Nature has designed the kidneys and made them very resilient to underscore their importance, but this very privilege, has a sneaky blank side; the incipient phases can be hidden until as much as 80% function is lost without being detected, in which case the remaining nephrons work HARDER individually to compensate, so that resilience that enables one to donate kidney etc. creates that crucial blind spot.

=>My Dad’s Kidney Failure was diagnosed when he got to GFR less than 15(Less than 15 is end stage), in BIG Part due to professional malfeasance, and I kinda thank God I didn’t meet him face to face the time my Dad got admitted second time, I would have knocked him out! 4 Days into his admission with 2 major organ failures and he had slid the file to some residents and had NOT appeared at my Dad’s bedside one time! I called his ass and almost shouted him dead if such a thing was possible. That stupid cardiologist NEVER issued a referral for my Dad to a Nephrologist, just to keep all the consultation fees, when his kidneys were dying for 9 ears, as he did those very same tests that disclose this condition, only for us to find when he didn’t have any kidneys left. The ONLY thing he said was when my Dad had a second heart attack with heart/kidney failure prognosis that “they might do dialysis” and never said why either. I told that idiot, that was the last act of professional malfeasance h will exact on my Dad, and I took him from KNH to Aga Khan and he was dead about 3 months later.

That is why I wrote this other article which someone may gain one or two pointers from for a loved one, for the things I was learning very bitter and always too late, and told anyone who wanted to get that cardiologist at KNH pointed out to ask me privately, so they don’t lose their own loved one under him.

Symptoms Of Failing Kidneys:

The most important defense mechanism is “Frequent Kidney Screening”. Depending on your risk profile, that annual check can help you catch the problem early and be more effective.

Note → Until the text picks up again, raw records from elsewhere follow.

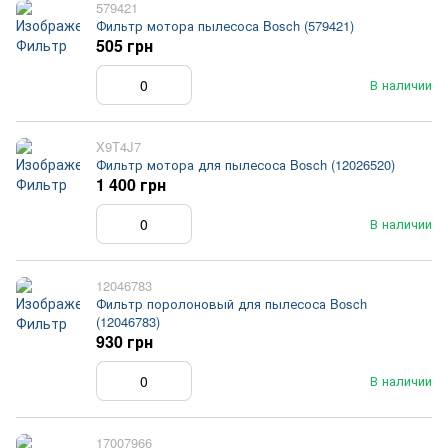
579421
Фильтр мотора пылесоса Bosch (579421)
505 грн
В наличии
X9T4J7
Фильтр мотора для пылесоса Bosch (12026520)
1 400 грн
В наличии
12046783
Фильтр поролоновый для пылесоса Bosch
(12046783)
930 грн
В наличии
17007966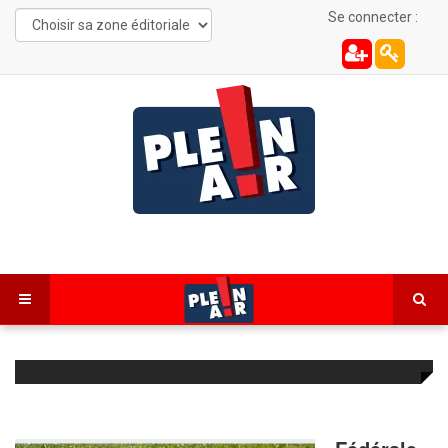
Se connecter :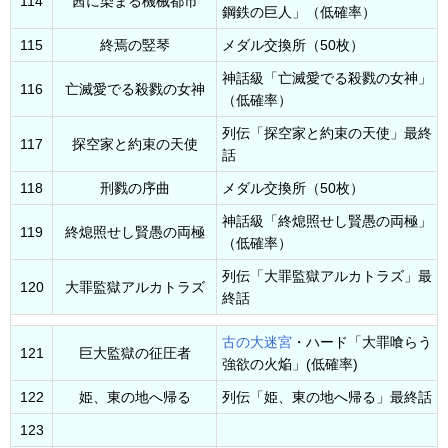
114
茜に染まる機械都市
鋼鉄の巨人」（低確率）
115
終焉の竪琴
メダル交換所（50枚）
神話級「亡滅愛でる殺戮の女神」
116
亡滅愛でる殺戮の女神
（低確率）
列伝「探空家と約束の天使」最終
117
探空家と約束の天使
話
118
刑戮の序曲
メダル交換所（50枚）
神話級「終熄照せし賢愚の両極」
119
終熄照せし賢愚の両極
（低確率）
列伝「大罪監獄アルカトラズ」最
120
大罪監獄アルカトラズ
終話
古の大迷宮
・ハード「大罪喰らう
121
巨大監獄の征圧者
強欲の火焔」(低確率)
122
姫、東の地へ帰る
列伝「姫、東の地へ帰る」最終話
123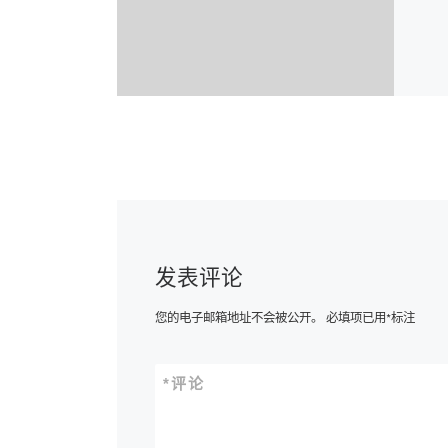
发表评论
您的电子邮箱地址不会被公开。
必填项已用
*
标注
*
评论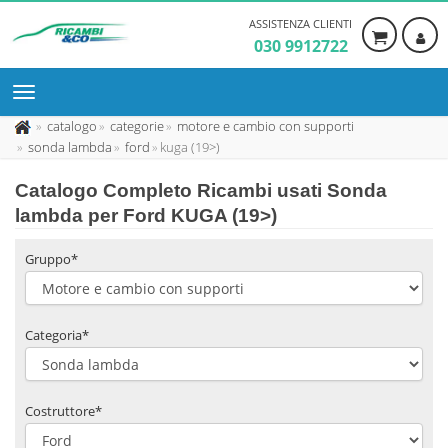
ASSISTENZA CLIENTI
030 9912722
catalogo
categorie
motore e cambio con supporti
sonda lambda
ford
kuga (19>)
Catalogo Completo Ricambi usati Sonda
lambda per Ford KUGA (19>)
Gruppo*
Categoria*
Costruttore*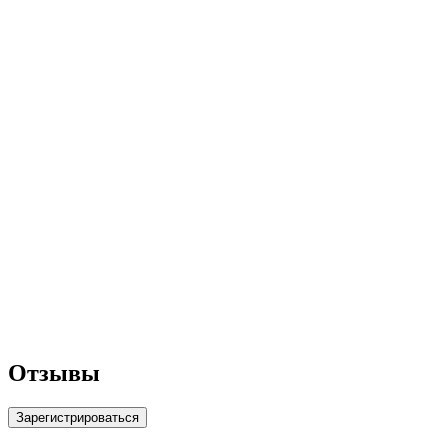
Отзывы
Зарегистрироваться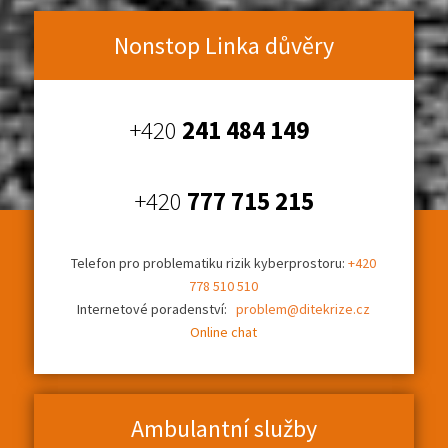
Nonstop Linka důvěry
+420
241 484 149
+420
777 715 215
Telefon pro problematiku rizik kyberprostoru:
+420
778 510 510
Internetové poradenství:
problem@ditekrize.cz
Online chat
Ambulantní služby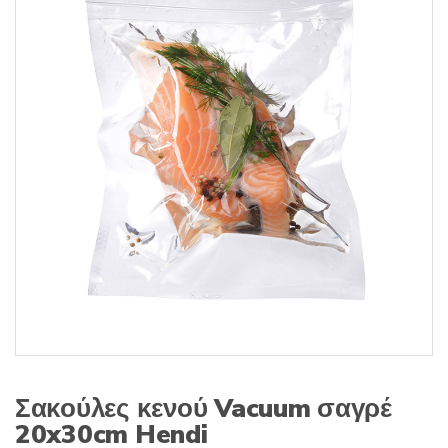
s
:
Σακούλες κενού Vacuum σαγρέ
20x30cm Hendi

Some of the symptoms that may manifest are:

Note: These symptoms can really get mixed up if one got heart conditions because of the similarities, one of the reasons it can be caught very late.

=>Blood in the Urine

=>Excessive Foam in Urine-indicative of extra protein presence in the urine.

=>Occasionally pain to the touch on the kidney areas(upper abdomen towards the back)

=>Unusual nausea and fatigue

=> Feeling Disoriented or confused.

=>Feeling cold when others are warm.

Anyway my friend good luck in your ventures and hopefully one or two things here in might help you in your decision making process. I will paste part of this under a different headline which might get caught by someone else in a different context and maybe prove somewhat useful.